→ **GOAL OF THE EXERCISE**
The output must match the entries below exactly, with pictures removed.

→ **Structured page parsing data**
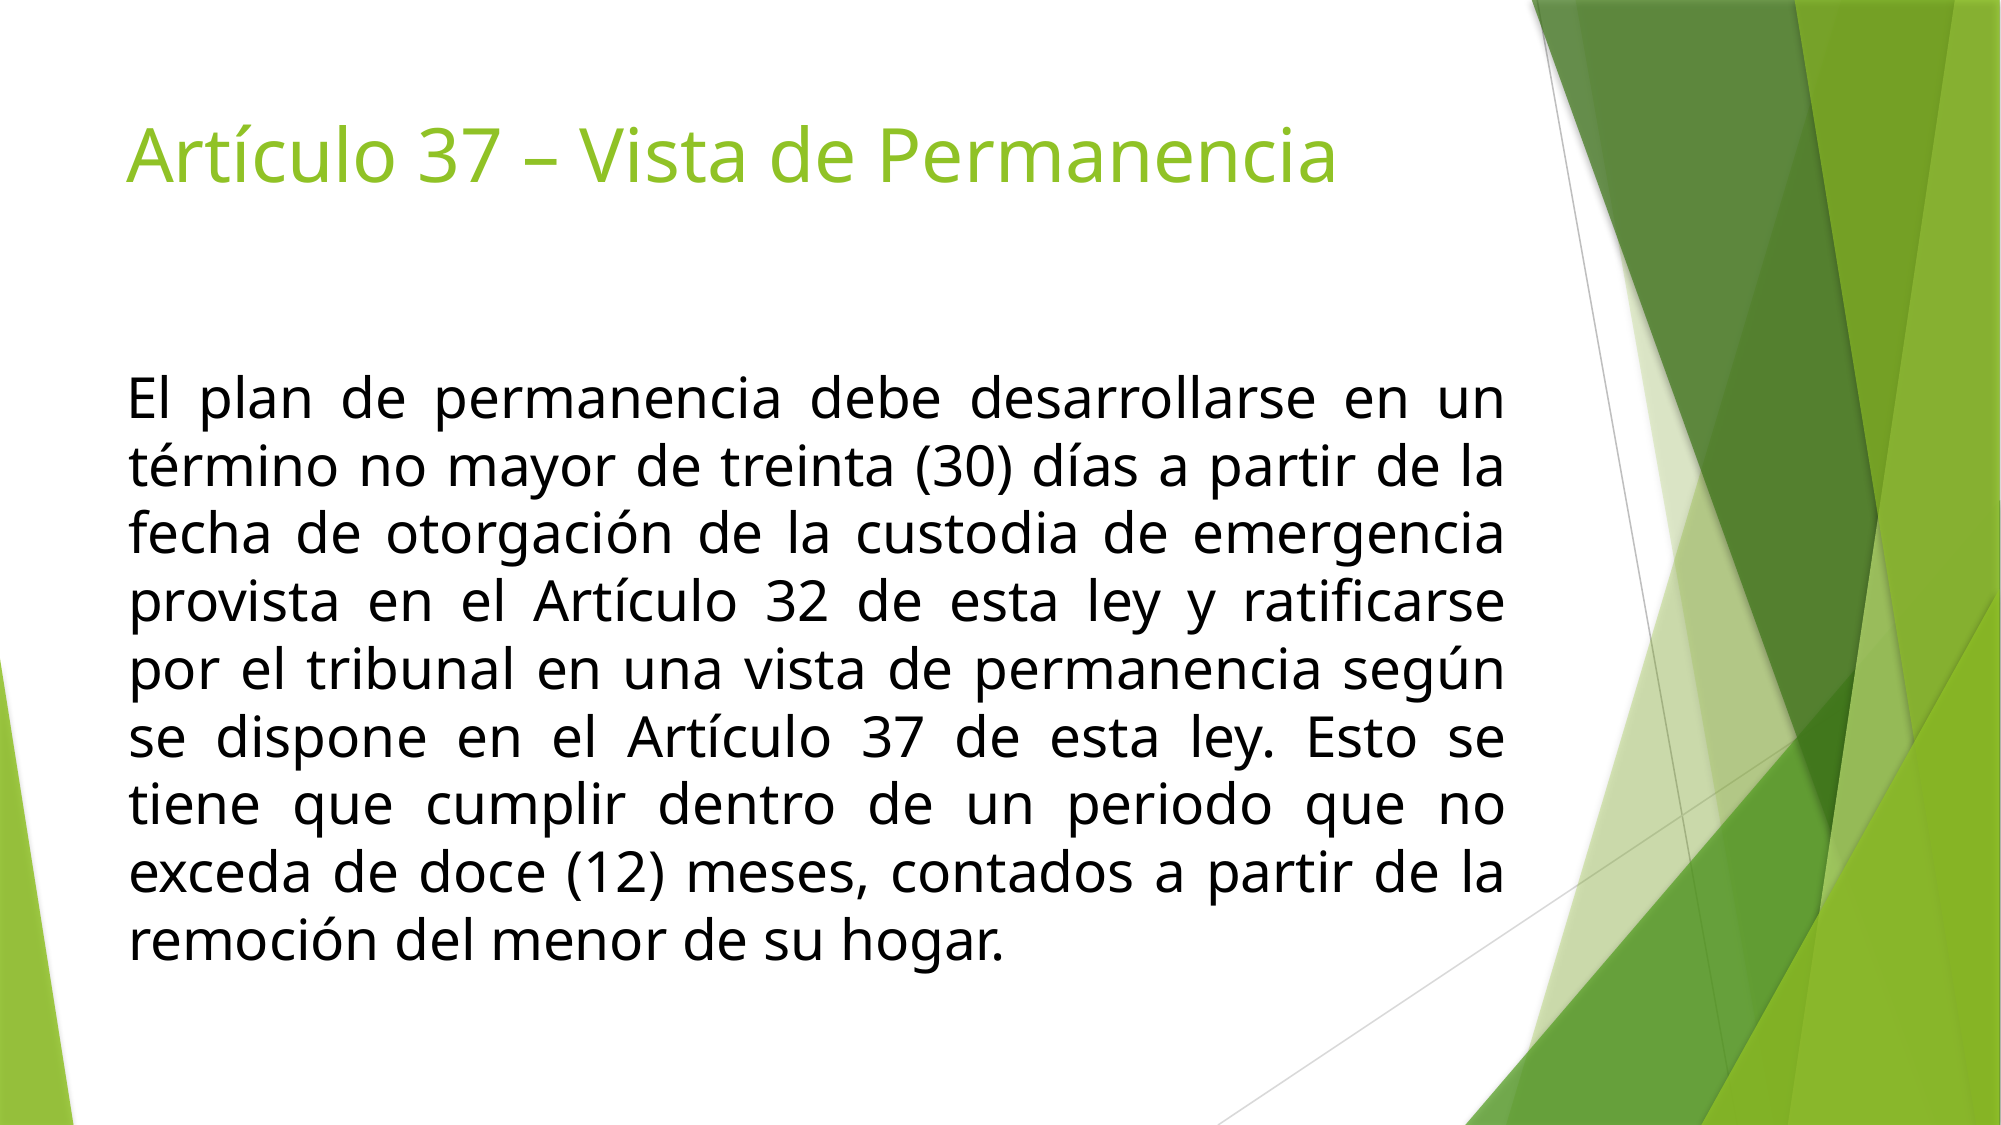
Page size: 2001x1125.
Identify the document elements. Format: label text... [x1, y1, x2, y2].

title Artículo 37 – Vista de Permanencia [111, 99, 1522, 317]
list El plan de permanencia debe desarrollarse en un término no mayor de treinta (30) días a partir de la fecha de otorgación de la custodia de emergencia provista en el Artículo 32 de esta ley y ratificarse por el tribunal en una vista de permanencia según se dispone en el Artículo 37 de esta ley. Esto se tiene que cumplir dentro de un periodo que no exceda de doce (12) meses, contados a partir de la remoción del menor de su hogar. [111, 354, 1522, 992]
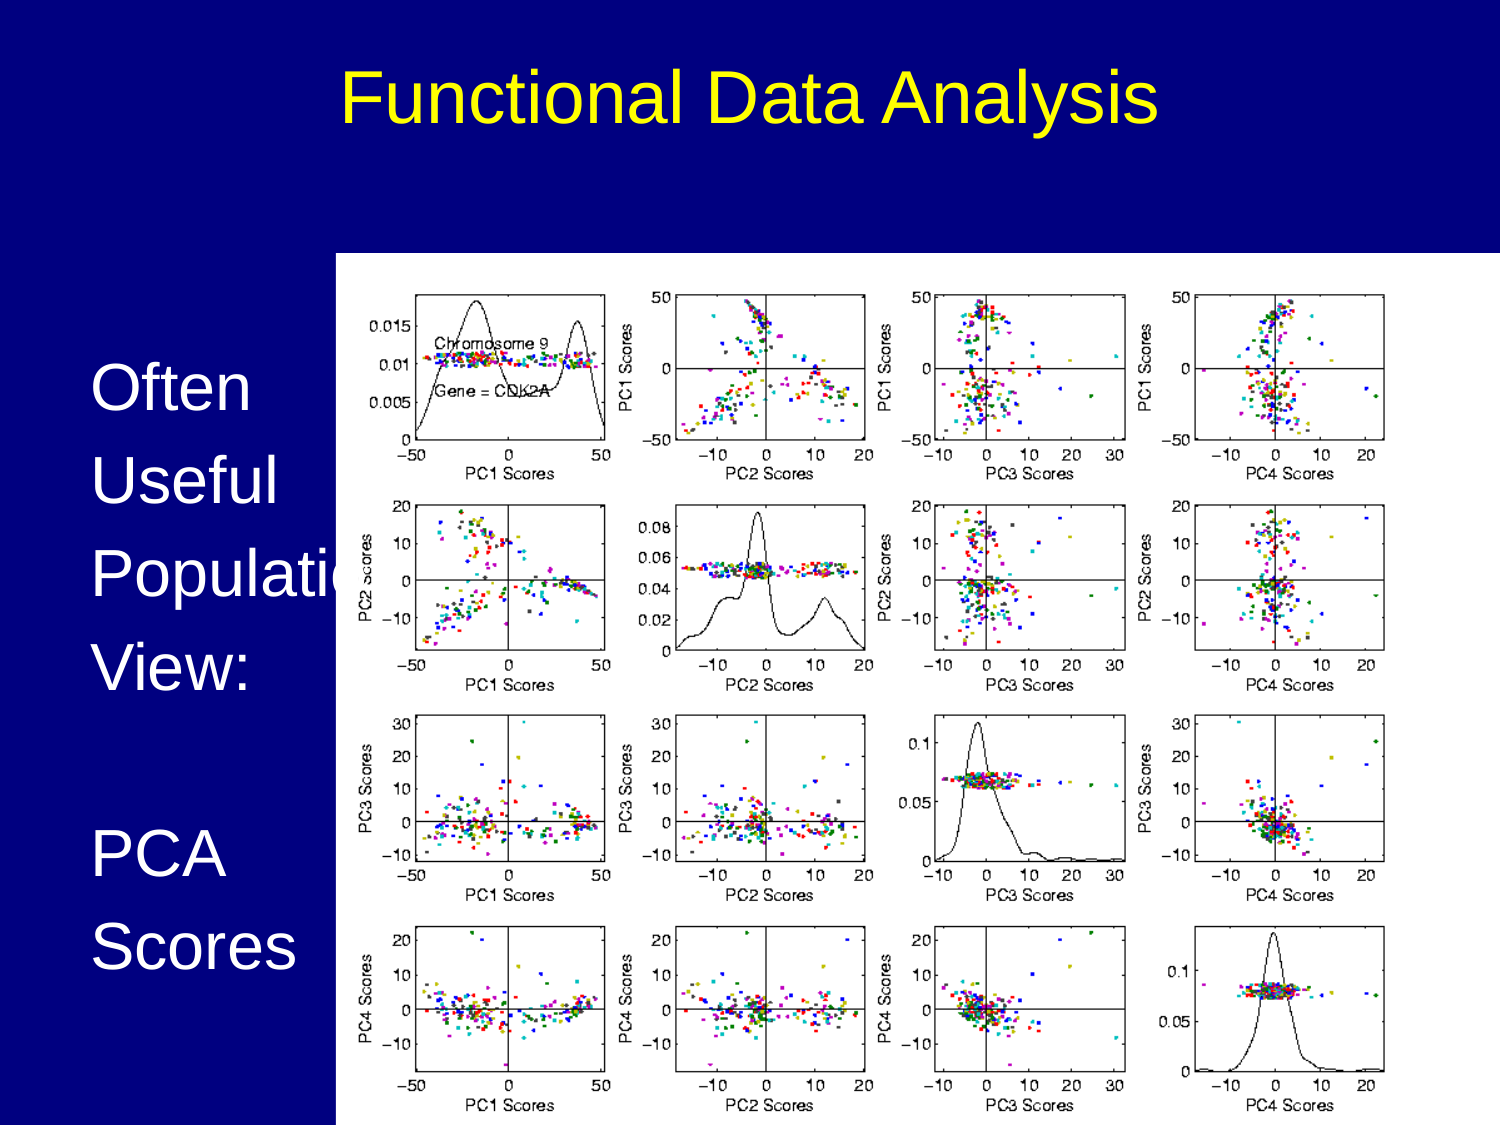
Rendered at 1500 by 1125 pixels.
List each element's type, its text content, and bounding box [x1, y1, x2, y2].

list Often Useful Population View: PCA Scores [75, 242, 1432, 1100]
title Functional Data Analysis [112, 0, 1388, 188]
picture [335, 253, 1500, 1125]
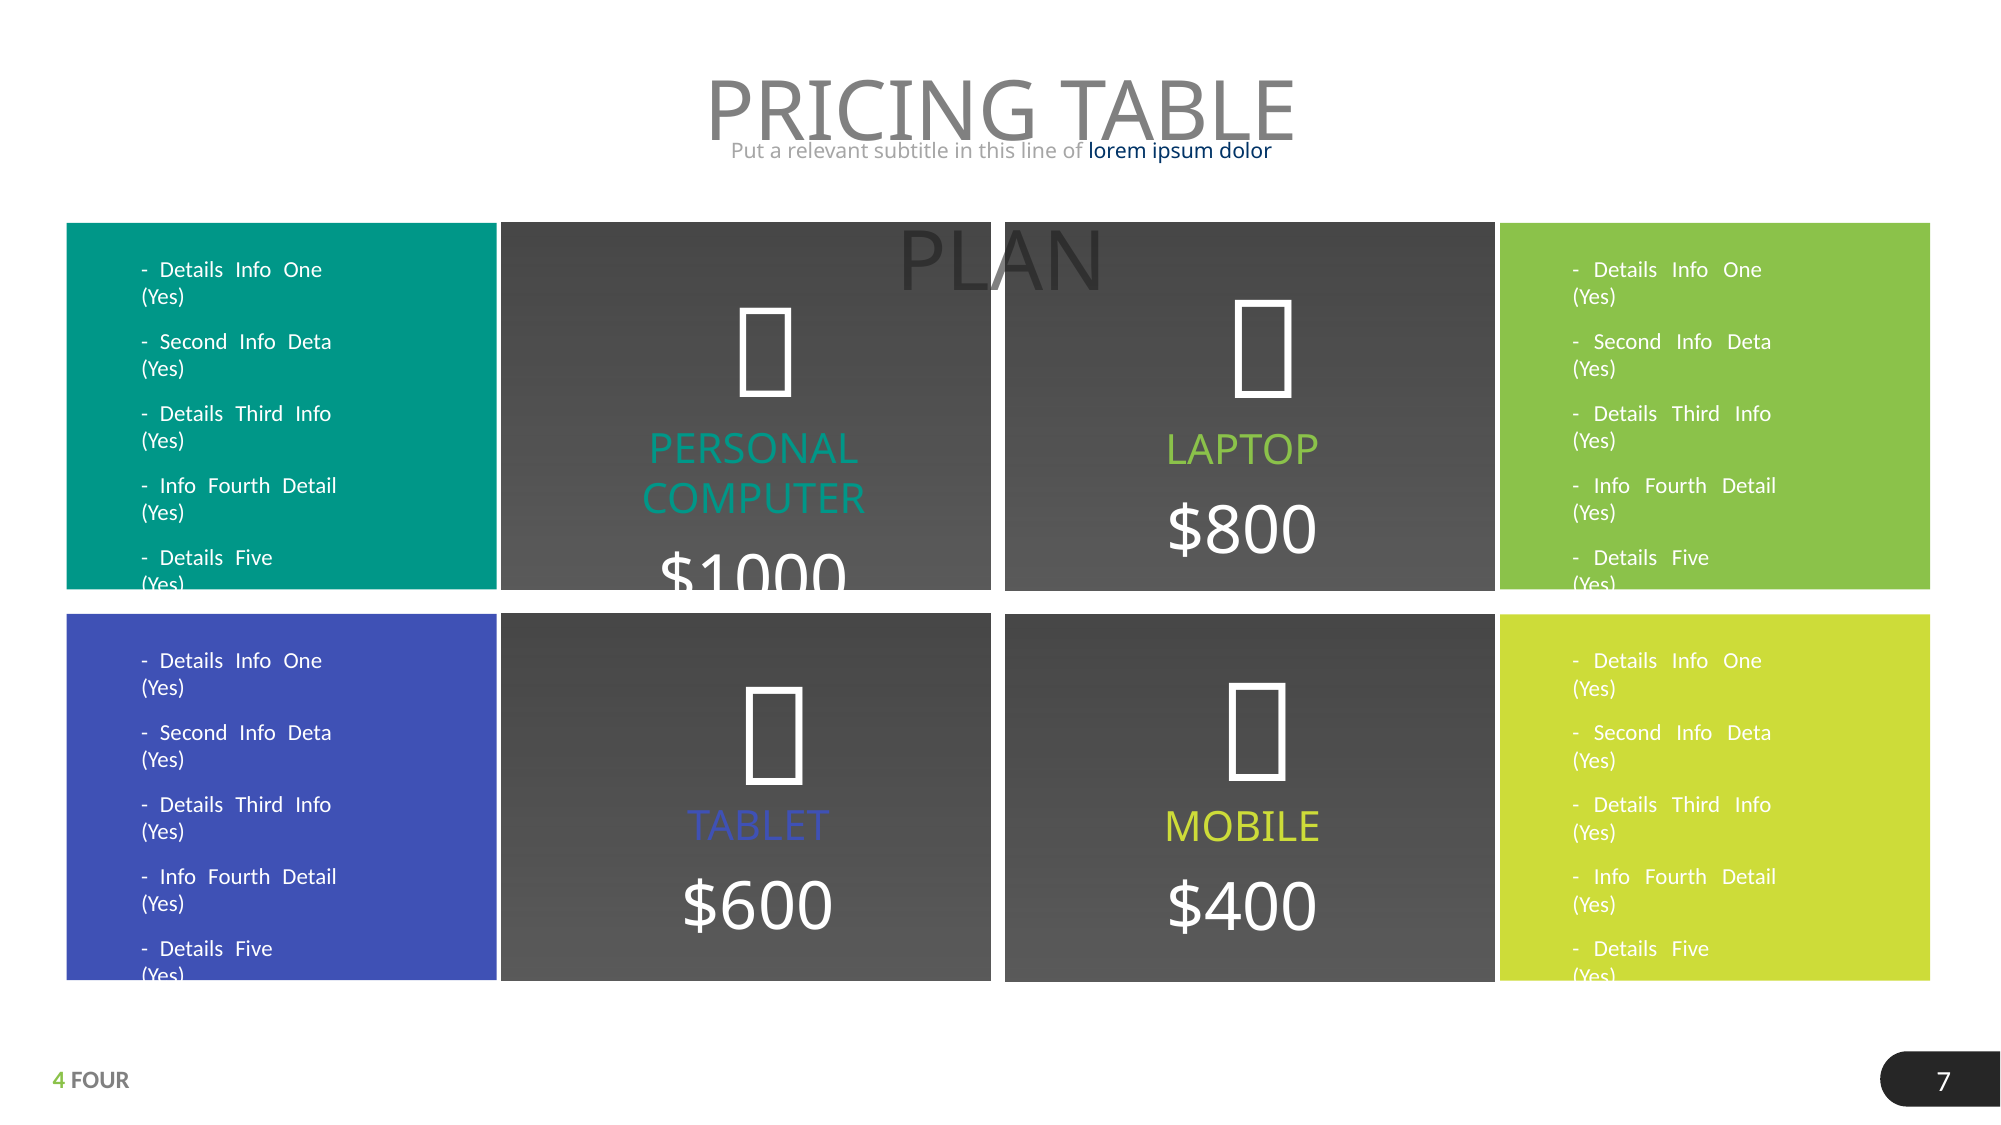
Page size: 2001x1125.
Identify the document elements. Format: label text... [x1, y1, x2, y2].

text_box LAPTOP $800 [1064, 415, 1421, 574]
text_box TABLET $600 [580, 791, 937, 950]
text_box PRICING TABLE PLAN [663, 0, 1340, 315]
text_box 7 [1867, 1055, 2000, 1105]
text_box [500, 612, 992, 982]
text_box [1499, 613, 1931, 982]
text_box - Details Info One (Yes) - Second Info Deta (Yes) - Details Third Info (Yes) - Info Fourth Detail (Yes) - Details Five (Yes) - Sixth Info Details (Yes) - Details Seventh (Yes) [126, 637, 477, 964]
text_box PERSONAL COMPUTER $1000 [575, 414, 932, 624]
text_box [1499, 222, 1931, 590]
text_box - Details Info One (Yes) - Second Info Deta (Yes) - Details Third Info (Yes) - Info Fourth Detail (Yes) - Details Five (Yes) - Sixth Info Details (Yes) - Details Seventh (Yes) [126, 246, 477, 573]
text_box [1004, 222, 1495, 591]
text_box [66, 222, 498, 590]
text_box Put a relevant subtitle in this line of lorem ipsum dolor [713, 118, 1290, 182]
text_box MOBILE $400 [1064, 792, 1421, 951]
text_box [66, 613, 498, 981]
text_box [500, 221, 992, 591]
text_box - Details Info One (Yes) - Second Info Deta (Yes) - Details Third Info (Yes) - Info Fourth Detail (Yes) - Details Five (Yes) - Sixth Info Details (Yes) - Details Seventh (Yes) [1557, 246, 1916, 573]
text_box  [1202, 636, 1283, 792]
text_box  [718, 640, 800, 791]
text_box  [713, 265, 795, 414]
text_box [1004, 613, 1495, 983]
text_box  [1207, 253, 1278, 415]
text_box - Details Info One (Yes) - Second Info Deta (Yes) - Details Third Info (Yes) - Info Fourth Detail (Yes) - Details Five (Yes) - Sixth Info Details (Yes) - Details Seventh (Yes) [1557, 638, 1916, 964]
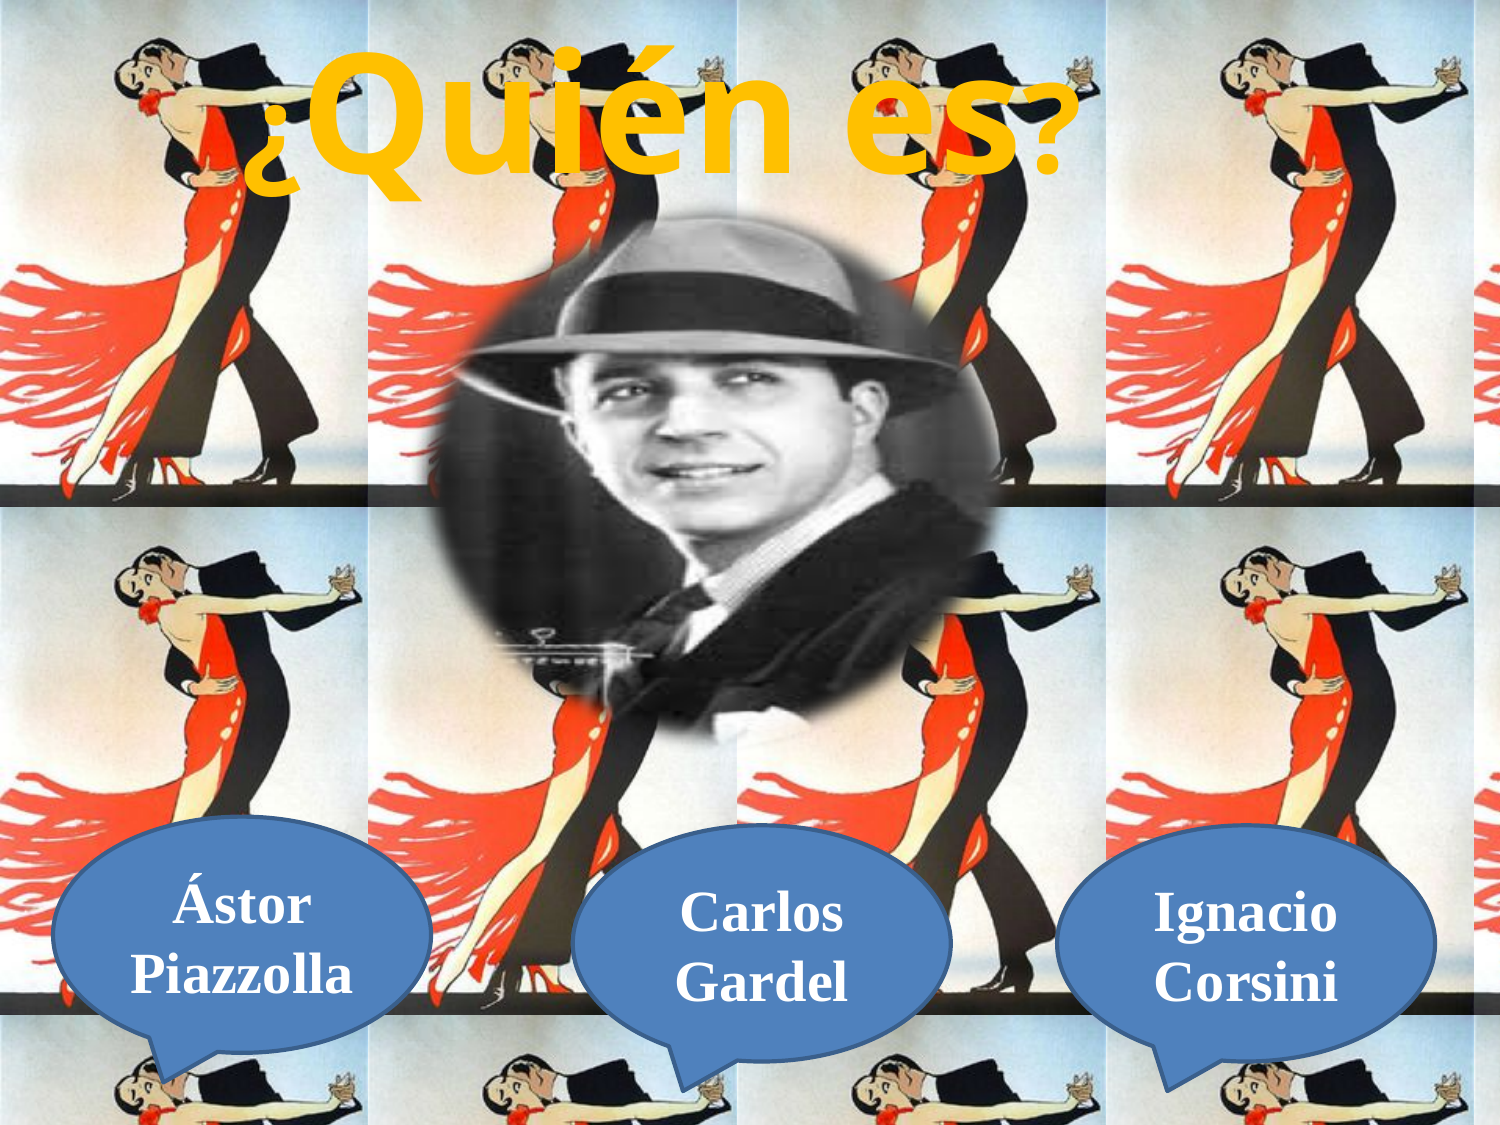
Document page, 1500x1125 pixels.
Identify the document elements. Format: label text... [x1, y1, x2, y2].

text_box Ástor Piazzolla [50, 814, 434, 1085]
text_box ¿Quién es? [112, 0, 1211, 215]
text_box Ignacio Corsini [1054, 823, 1438, 1094]
picture [0, 0, 1500, 1125]
text_box Carlos Gardel [570, 823, 953, 1094]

→ **TASK RESULT**
Page size: 2001x1125.
Identify the document elements. Format: label text... [x1, y1, x2, y2].

title Artículo 37 – Vista de Permanencia [111, 99, 1522, 317]
list El plan de permanencia debe desarrollarse en un término no mayor de treinta (30) días a partir de la fecha de otorgación de la custodia de emergencia provista en el Artículo 32 de esta ley y ratificarse por el tribunal en una vista de permanencia según se dispone en el Artículo 37 de esta ley. Esto se tiene que cumplir dentro de un periodo que no exceda de doce (12) meses, contados a partir de la remoción del menor de su hogar. [111, 354, 1522, 992]
Rendered at 1500 by 1125 pixels.
List each element's type, its text content, and bounding box [x1, y1, x2, y2].

list Often Useful Population View: PCA Scores [75, 242, 1432, 1100]
title Functional Data Analysis [112, 0, 1388, 188]
picture [335, 253, 1500, 1125]
Page size: 2001x1125.
Identify the document elements. Format: label text... [x1, y1, x2, y2].

text_box LAPTOP $800 [1064, 415, 1421, 574]
text_box TABLET $600 [580, 791, 937, 950]
text_box PRICING TABLE PLAN [663, 0, 1340, 315]
text_box 7 [1867, 1055, 2000, 1105]
text_box [500, 612, 992, 982]
text_box [1499, 613, 1931, 982]
text_box - Details Info One (Yes) - Second Info Deta (Yes) - Details Third Info (Yes) - Info Fourth Detail (Yes) - Details Five (Yes) - Sixth Info Details (Yes) - Details Seventh (Yes) [126, 637, 477, 964]
text_box PERSONAL COMPUTER $1000 [575, 414, 932, 624]
text_box [1499, 222, 1931, 590]
text_box - Details Info One (Yes) - Second Info Deta (Yes) - Details Third Info (Yes) - Info Fourth Detail (Yes) - Details Five (Yes) - Sixth Info Details (Yes) - Details Seventh (Yes) [126, 246, 477, 573]
text_box [1004, 222, 1495, 591]
text_box [66, 222, 498, 590]
text_box Put a relevant subtitle in this line of lorem ipsum dolor [713, 118, 1290, 182]
text_box MOBILE $400 [1064, 792, 1421, 951]
text_box [66, 613, 498, 981]
text_box [500, 221, 992, 591]
text_box - Details Info One (Yes) - Second Info Deta (Yes) - Details Third Info (Yes) - Info Fourth Detail (Yes) - Details Five (Yes) - Sixth Info Details (Yes) - Details Seventh (Yes) [1557, 246, 1916, 573]
text_box  [1202, 636, 1283, 792]
text_box  [718, 640, 800, 791]
text_box  [713, 265, 795, 414]
text_box [1004, 613, 1495, 983]
text_box  [1207, 253, 1278, 415]
text_box - Details Info One (Yes) - Second Info Deta (Yes) - Details Third Info (Yes) - Info Fourth Detail (Yes) - Details Five (Yes) - Sixth Info Details (Yes) - Details Seventh (Yes) [1557, 638, 1916, 964]
Document page, 1500x1125 pixels.
Identify the document elements. Format: label text... [x1, y1, x2, y2].

text_box Ástor Piazzolla [50, 814, 434, 1085]
text_box ¿Quién es? [112, 0, 1211, 215]
text_box Ignacio Corsini [1054, 823, 1438, 1094]
picture [0, 0, 1500, 1125]
text_box Carlos Gardel [570, 823, 953, 1094]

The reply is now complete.